▸ PROBLEM SET:
1. According to the passage below on young adult book covers, why are covers showing a single object rated low in richness? Answer in one to three sentences.
2. In the passage below on young adult book covers, how many types of covers did the writer identify?
3. Go on with the passage below on young adult book covers, starting after its final sentence.

▸ SELECTED EXTRACT:
▽
Based on this typology, YA covers can be separated into categories and then evaluated for an effective visual appeal. Kathleen O’Connell has conducted previous research on YA covers. She suggested that all covers could be broken down into categories, and thus individually analyzed for successful design at an impartial level. O’Connell chose to look at covers based on their style of art and the colors used (O’Connell). However, I’m going to focus on the subject matter of YA covers.

Following O’Connell’s research design, I began by identifying different types of YA covers that are frequently seen. I then looked into how they best fit Phillips and McQuarrie’s concepts of complexity and richness, without being encumbered by the untested typology. I found six different types of covers, with varying levels of complexity and richness.


Covers with objects on them comprise the first category. Objects are any inanimate or nonhuman substance that is the primary focus on the cover. Objects are low in complexity, as they very clearly depict only one image. They are easily recognizable as exactly what they are, as there’s no debating a single subject. Objects are also low in richness, because it’s hard to extrapolate increased symbolism in a singular object. They very clearly tell the story of what they are, but it’s difficult to draw a more expanded narrative from a sole image.
△
▸ DATA SECTION:
▽
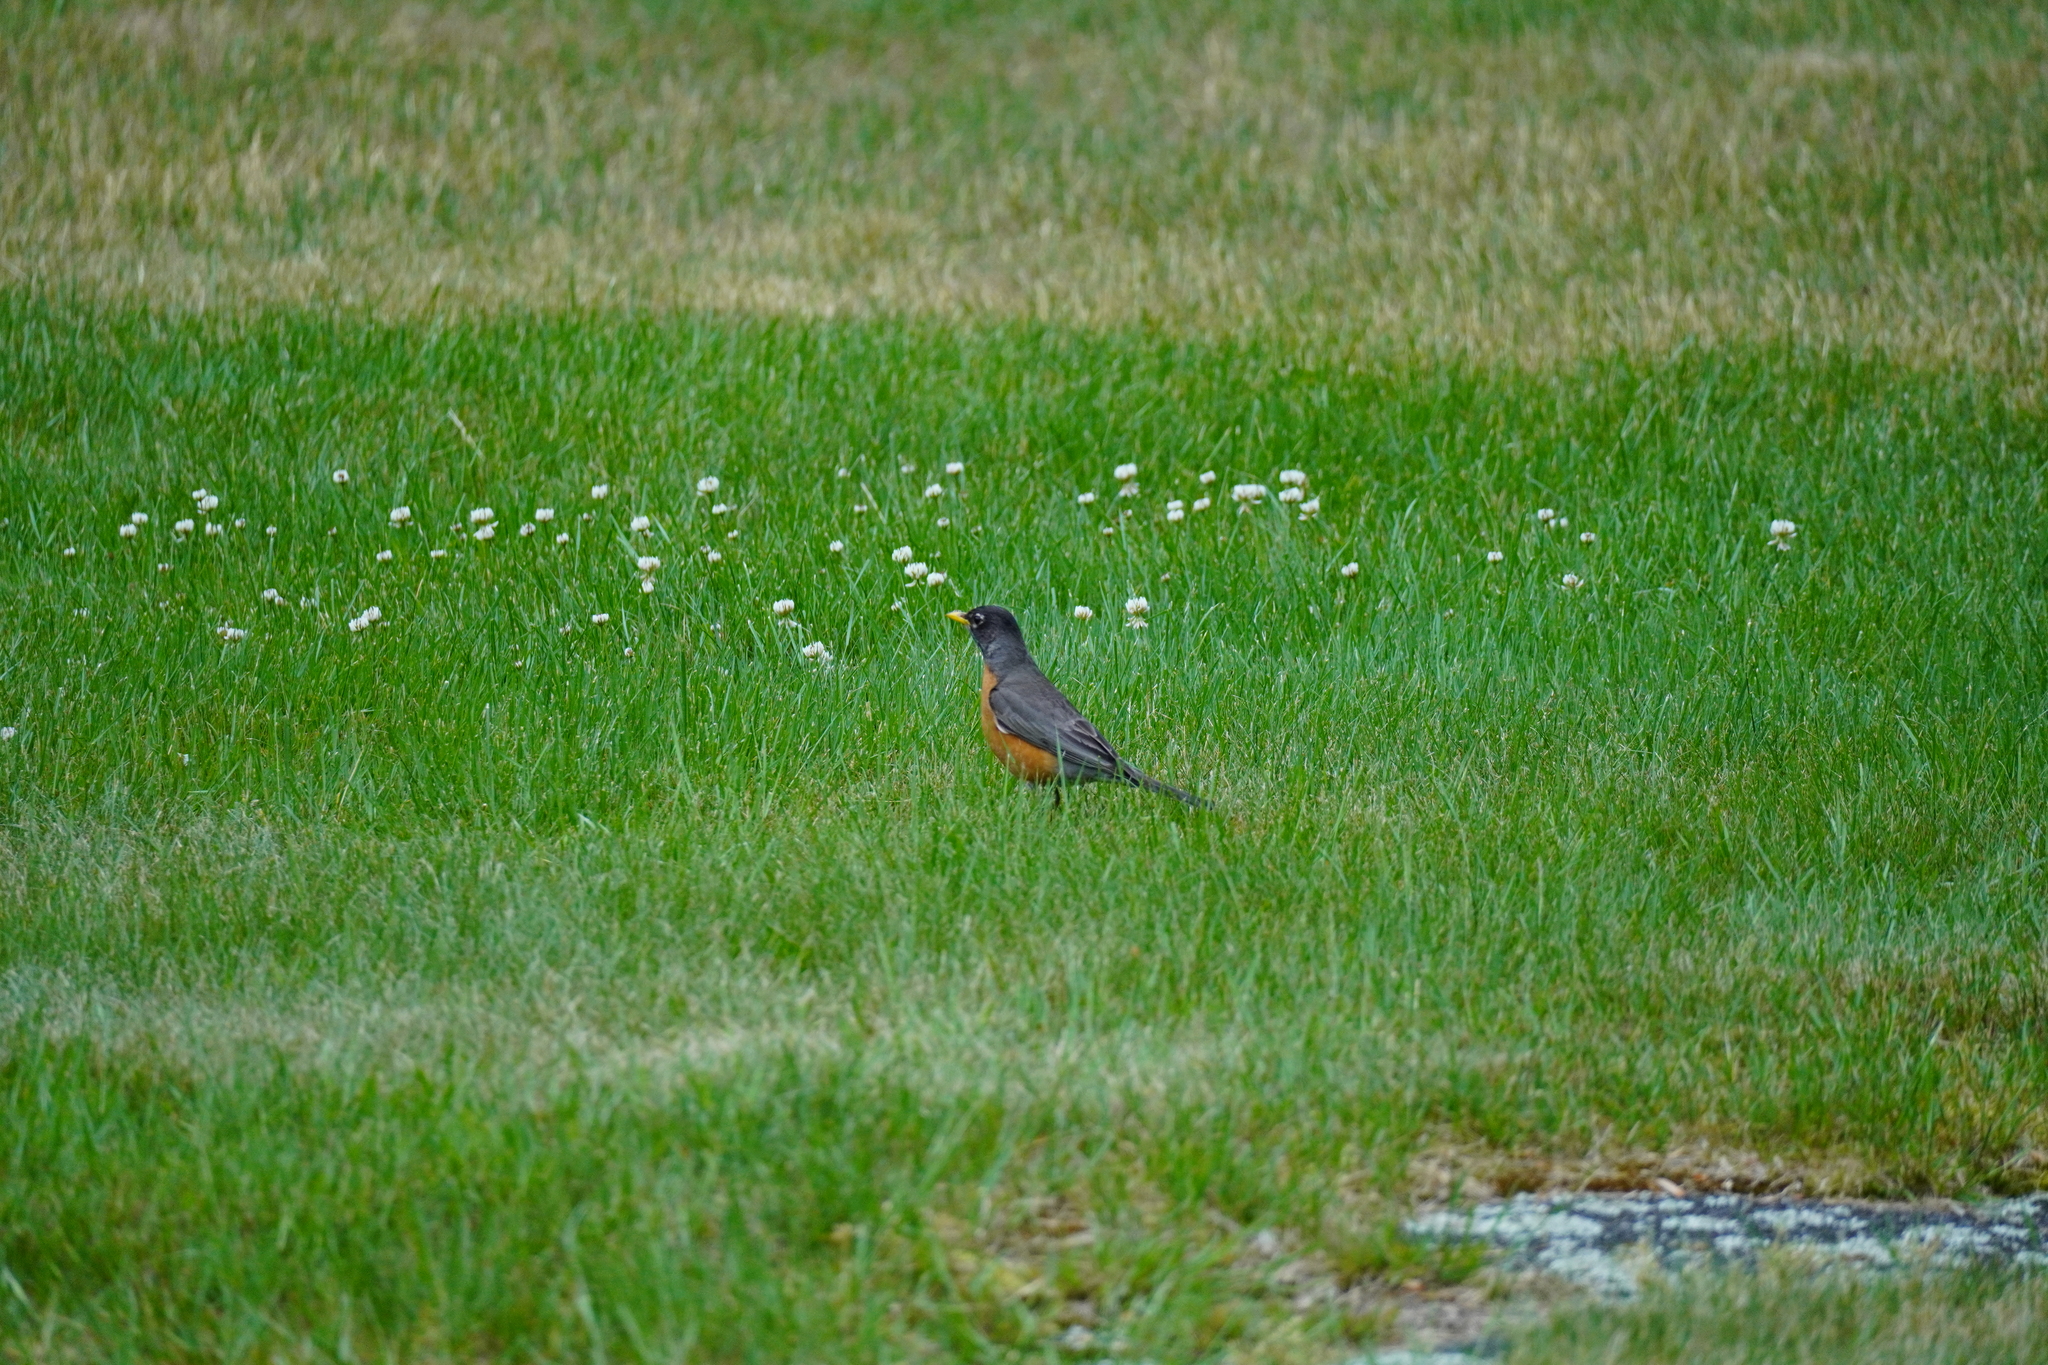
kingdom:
△
▸ THE RESPONSES:
1. They are rated low in richness because it is hard to extrapolate increased symbolism from a singular object. Such a cover clearly shows what the object is, but a sole image makes it difficult to draw a more expanded narrative.

2. Six types of covers.

3.
Person (Fragmented)

Covers with people on them form the next two categories. Novels with this type of cover feature a person as the central image. The first section involves people who are “fragmented,” where fragmented means that it is difficult to see the expressions or characteristics of the person on the cover.

These covers are high in richness because the undefined image allows every reader to project their own expectations on the image. The lack of clues on the people allows for a wide variety of interpretation. The unspecified human is relatable enough that readers will feel connected to the person, but vague enough that every individual is going to apply their own biases to the image.

Person (Clear)

The second type of person cover shows clearly depicted humans. These are covers where the person’s characteristics and expressions are easily visible. Because we do it constantly, it is easy for people to read minute details in other humans, from their posture, expression, and even clothes. Thus, clear people are low in rich richness. A clearly visible demeanor and characteristics are a direct message on how to view the cover. It doesn’t take many hints for a person to know exactly what another human is trying to express.

Both types of people categories are average in complexity, as humans have a very clear understanding of other humans. Humans project a lot of information in very little space, but they are still simple to understand. Thus, the average complexity accounts for the amount of information that is gained from the image, but also the relative ease of its transmission.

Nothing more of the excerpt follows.